Watching the Behind-the-Scenes making of the final season premiere of the Oprah Winfrey Show on Oprah’s new television network gave me a good glimpse into Oprah Winfrey’s leadership skills. I was impressed and surprised.
I shouldn’t have been. Oprah’s highly valued media empire is evidence that she’s doing a lot of things right. But, I think it’s disarming in that we all know Oprah as the high energy TV personality and don’t often think about what it takes to produce a show every day of the work week.
I’m amazed that there hasn’t been more attention paid to Oprah’s leadership skills over the years. I believe anybody in a leadership position can learn a lot from her.
Here are some of the things I noticed.
In addition to having a flair for hosting, interviewing, having good visions about what people want to watch, she’s one helluva people leader.
She appears to have made some very wise hiring decisions.

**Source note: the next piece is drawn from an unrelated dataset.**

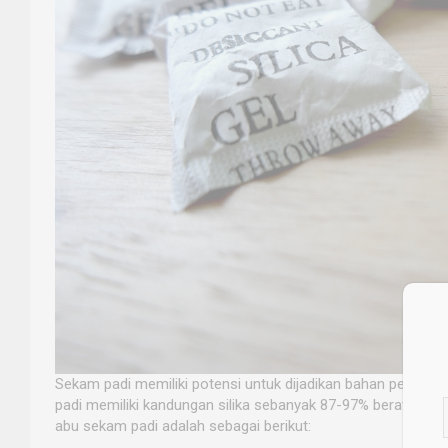
Sekam padi memiliki potensi untuk dijadikan bahan pembua
padi memiliki kandungan silika sebanyak 87-97% berat keri
abu sekam padi adalah sebagai berikut:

She doesn’t appear to micromanage. She gets good people and let’s them have some rope.
She gives general directions and ideas about what she’s looking for and her people come back with specific ideas and then they follow through with making them happen.
Oprah heaped praise on her team as being top notch. And everyone appeared to be energetic, creative, detail oriented and engaged. Everybody from the teams of producers, to her director, to the team that brings in the audience and gets them ready for the show and the stage hands received praise from Oprah and it appeared well deserved.
I was even impressed with the state of the studios and the offices. All the details seem attended to. Nothing was out of place, every place seemed warm and inviting. Reminds me of the old adage that you can tell how well an employer takes care of its associates by the state of the break room.
When one of the production teams pitched a crazy idea for the season premiere (to have some road tripping ladies unknowingly drive right up on stage during the taping of the show) Oprah was blunt. “That’s a crazy ass idea.” The producers pushed forward. Other producers praised them. “It take some guts to go with an idea that Oprah thinks is ‘crazy-ass’.”
The producers in question did seem to have some fear for their jobs, “this could be our swan song.” But, they still pushed ahead. They must have felt comfortable enough to take risks. And, back to the hiring decisions, they seemed to hold themselves accountable, “nobody will be more disappointed in me than me if this doesn’t work out!”
The production team pulled it off (though they did sweat bullets) and it worked beautifully. Oprah came into the production booth and gave them high praise and said, “You were right, I was wrong!”. I have not heard many leaders say that.
I’d love to see how Oprah handles it when something doesn’t work out well. That is one of the truest tests of a good leader. In my experience, that’s where I’ve seen big separations between the mediocre and the superstars. Bad leaders do nothing. Mediocre leaders either tend to get mad, huff and puff, flex their muscles and show their teeth or simply lose confidence in the talent, write them off and second guess them until they eventually part ways.
Superstars tend to understand that not everything goes perfectly all the time and they give clear, timely and actionable feedback that will help the person improve, rather than feel like a heel. Good talent will blossom into superstars working for such leaders.
I’d like to interview Oprah about how she came about her leadership skills. Some of the questions I would ask:
1. Is hiring good people something you always knew to do or did you learn that through experience?
2. What a-ha moments led you to realize the importance of a good team?
3. What about micromanagement? Did you ever have a tendency do it? How did you overcome that and were there any a-ha moments that made you realize that micro management could limit you?
4. Have you made any bad hiring decisions? How did you handle those?
5. Surely, things don’t always go as expected. How do you handle it when that happens?
6. Were there moments early in your career where you didn’t think it was going to work out?
7. Were there any lucky breaks that you had, that when you look back you think, “wow, if that didn’t happen, I may not be doing this.”?
8. Was there anyone particularly that inspired your leadership style?
9. What advice would you give other leaders?